## What is needed
Please list each line in the records below that contains the word "will".

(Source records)
⟨

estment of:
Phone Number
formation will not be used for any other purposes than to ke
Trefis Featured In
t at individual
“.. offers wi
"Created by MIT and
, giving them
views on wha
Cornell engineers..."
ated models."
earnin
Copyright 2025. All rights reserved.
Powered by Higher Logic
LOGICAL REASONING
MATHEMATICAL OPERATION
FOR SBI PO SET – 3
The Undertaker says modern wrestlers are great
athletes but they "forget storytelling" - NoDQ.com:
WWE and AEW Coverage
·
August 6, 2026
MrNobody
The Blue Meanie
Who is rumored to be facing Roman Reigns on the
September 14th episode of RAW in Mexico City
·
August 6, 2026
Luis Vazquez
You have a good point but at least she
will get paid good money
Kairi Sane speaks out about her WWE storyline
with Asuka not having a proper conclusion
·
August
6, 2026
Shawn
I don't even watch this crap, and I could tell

⟩
⟨

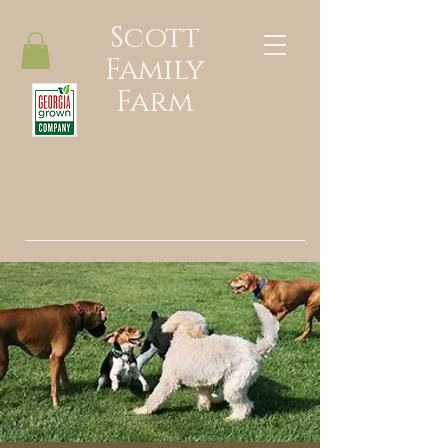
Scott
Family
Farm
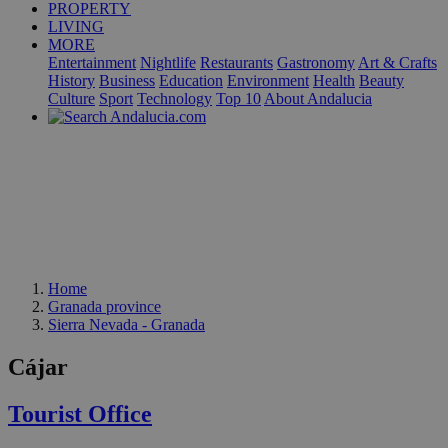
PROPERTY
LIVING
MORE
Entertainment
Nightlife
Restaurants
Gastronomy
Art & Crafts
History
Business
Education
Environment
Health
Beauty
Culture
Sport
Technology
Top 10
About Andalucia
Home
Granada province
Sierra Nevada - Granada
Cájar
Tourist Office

⟩
⟨

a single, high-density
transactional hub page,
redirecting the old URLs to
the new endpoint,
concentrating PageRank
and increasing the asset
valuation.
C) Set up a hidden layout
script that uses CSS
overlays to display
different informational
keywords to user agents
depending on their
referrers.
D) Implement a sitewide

⟩

## Exercise response
formation will not be used for any other purposes than to ke
will get paid good money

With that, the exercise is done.